**WHAT THE TASK ASKS**
Print the listing below exactly, minus its pictures.

+ + + + +

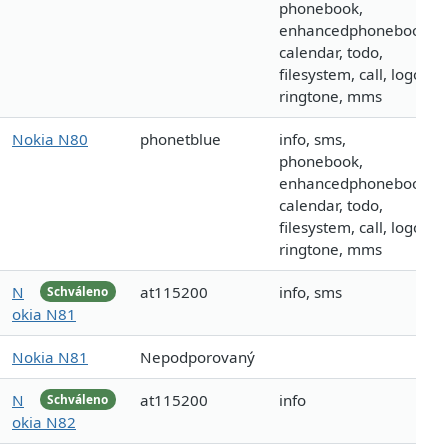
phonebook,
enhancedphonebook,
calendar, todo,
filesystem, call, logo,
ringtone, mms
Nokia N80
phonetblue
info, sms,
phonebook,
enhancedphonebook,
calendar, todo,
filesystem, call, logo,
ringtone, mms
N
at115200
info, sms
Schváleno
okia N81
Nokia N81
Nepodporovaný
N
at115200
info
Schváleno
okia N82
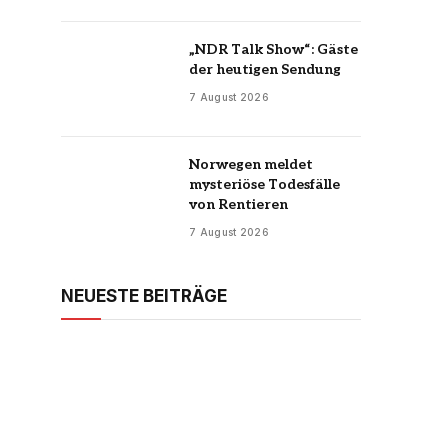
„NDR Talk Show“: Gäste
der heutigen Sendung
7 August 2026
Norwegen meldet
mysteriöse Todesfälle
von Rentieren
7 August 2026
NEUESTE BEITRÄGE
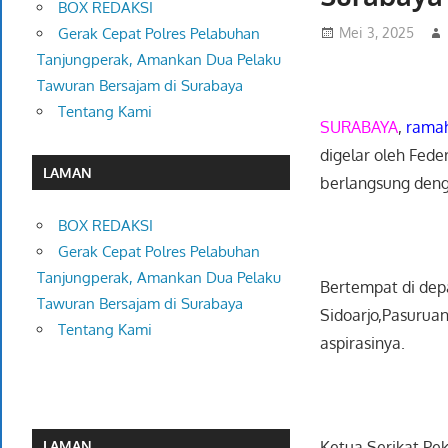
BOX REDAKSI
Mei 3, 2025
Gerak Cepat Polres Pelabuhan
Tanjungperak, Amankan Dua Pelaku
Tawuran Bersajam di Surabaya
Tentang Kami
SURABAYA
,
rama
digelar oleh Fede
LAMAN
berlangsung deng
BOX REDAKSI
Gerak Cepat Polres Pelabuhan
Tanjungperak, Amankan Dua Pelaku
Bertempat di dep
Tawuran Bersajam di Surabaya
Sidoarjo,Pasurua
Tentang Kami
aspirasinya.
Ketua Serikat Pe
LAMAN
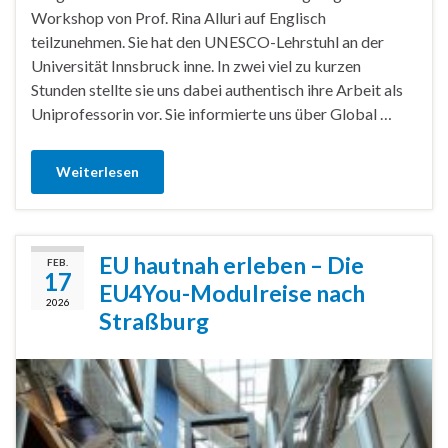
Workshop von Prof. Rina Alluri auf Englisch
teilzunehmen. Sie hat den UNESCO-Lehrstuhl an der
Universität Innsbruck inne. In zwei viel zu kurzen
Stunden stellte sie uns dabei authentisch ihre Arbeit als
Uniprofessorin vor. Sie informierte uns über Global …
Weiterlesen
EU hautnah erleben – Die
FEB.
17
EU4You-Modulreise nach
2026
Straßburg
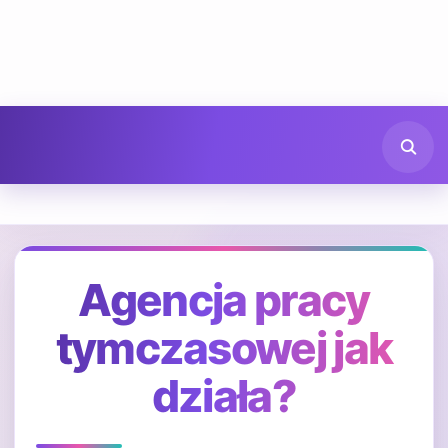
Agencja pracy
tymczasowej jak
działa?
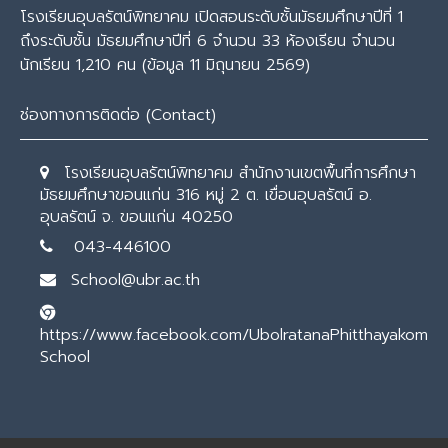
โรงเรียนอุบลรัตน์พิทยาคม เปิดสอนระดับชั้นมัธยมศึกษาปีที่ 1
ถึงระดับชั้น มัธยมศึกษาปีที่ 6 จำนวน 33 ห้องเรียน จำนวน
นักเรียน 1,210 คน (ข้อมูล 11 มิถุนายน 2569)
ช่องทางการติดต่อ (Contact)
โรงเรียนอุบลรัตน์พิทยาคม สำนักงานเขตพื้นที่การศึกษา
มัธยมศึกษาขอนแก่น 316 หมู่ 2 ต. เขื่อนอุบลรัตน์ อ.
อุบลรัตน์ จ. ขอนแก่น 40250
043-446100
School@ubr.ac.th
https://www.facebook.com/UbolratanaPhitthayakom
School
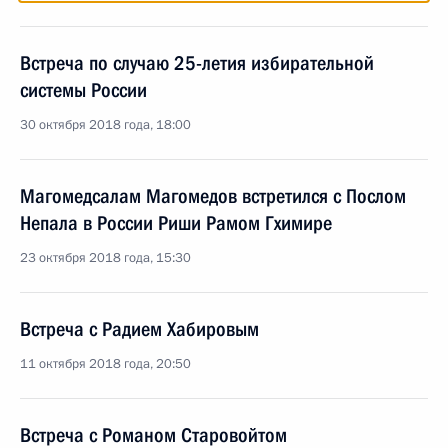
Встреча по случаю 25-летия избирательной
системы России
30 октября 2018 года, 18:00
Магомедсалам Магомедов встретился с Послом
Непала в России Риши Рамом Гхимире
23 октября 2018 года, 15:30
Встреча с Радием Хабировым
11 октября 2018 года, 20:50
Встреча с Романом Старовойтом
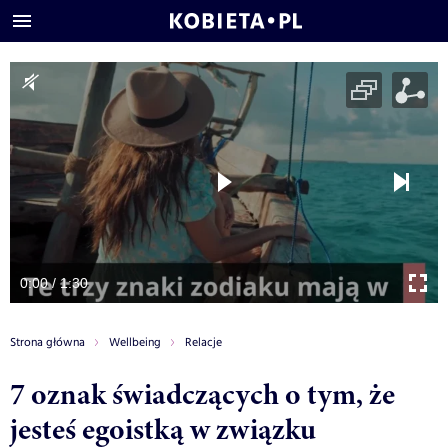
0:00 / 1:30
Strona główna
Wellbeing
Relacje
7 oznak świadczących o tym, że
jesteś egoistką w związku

+ + + + +

**THE COMPLETED TASK**
phonebook,
enhancedphonebook,
calendar, todo,
filesystem, call, logo,
ringtone, mms
Nokia N80
phonetblue
info, sms,
phonebook,
enhancedphonebook,
calendar, todo,
filesystem, call, logo,
ringtone, mms
N
at115200
info, sms
Schváleno
okia N81
Nokia N81
Nepodporovaný
N
at115200
info
Schváleno
okia N82
„NDR Talk Show“: Gäste
der heutigen Sendung
7 August 2026
Norwegen meldet
mysteriöse Todesfälle
von Rentieren
7 August 2026
NEUESTE BEITRÄGE
BOX REDAKSI
Mei 3, 2025
Gerak Cepat Polres Pelabuhan
Tanjungperak, Amankan Dua Pelaku
Tawuran Bersajam di Surabaya
Tentang Kami
SURABAYA
,
rama
digelar oleh Fede
LAMAN
berlangsung deng
BOX REDAKSI
Gerak Cepat Polres Pelabuhan
Tanjungperak, Amankan Dua Pelaku
Bertempat di dep
Tawuran Bersajam di Surabaya
Sidoarjo,Pasurua
Tentang Kami
aspirasinya.
Ketua Serikat Pe
LAMAN
Workshop von Prof. Rina Alluri auf Englisch
teilzunehmen. Sie hat den UNESCO-Lehrstuhl an der
Universität Innsbruck inne. In zwei viel zu kurzen
Stunden stellte sie uns dabei authentisch ihre Arbeit als
Uniprofessorin vor. Sie informierte uns über Global …
Weiterlesen
EU hautnah erleben – Die
FEB.
17
EU4You-Modulreise nach
2026
Straßburg
Agencja pracy
tymczasowej jak
działa?
โรงเรียนอุบลรัตน์พิทยาคม เปิดสอนระดับชั้นมัธยมศึกษาปีที่ 1
ถึงระดับชั้น มัธยมศึกษาปีที่ 6 จำนวน 33 ห้องเรียน จำนวน
นักเรียน 1,210 คน (ข้อมูล 11 มิถุนายน 2569)
ช่องทางการติดต่อ (Contact)
โรงเรียนอุบลรัตน์พิทยาคม สำนักงานเขตพื้นที่การศึกษา
มัธยมศึกษาขอนแก่น 316 หมู่ 2 ต. เขื่อนอุบลรัตน์ อ.
อุบลรัตน์ จ. ขอนแก่น 40250
043-446100
School@ubr.ac.th
https://www.facebook.com/UbolratanaPhitthayakom
School
Встреча по случаю 25-летия избирательной
системы России
30 октября 2018 года, 18:00
Магомедсалам Магомедов встретился с Послом
Непала в России Риши Рамом Гхимире
23 октября 2018 года, 15:30
Встреча с Радием Хабировым
11 октября 2018 года, 20:50
Встреча с Романом Старовойтом
0:00 / 1:30
Strona główna
Wellbeing
Relacje
7 oznak świadczących o tym, że
jesteś egoistką w związku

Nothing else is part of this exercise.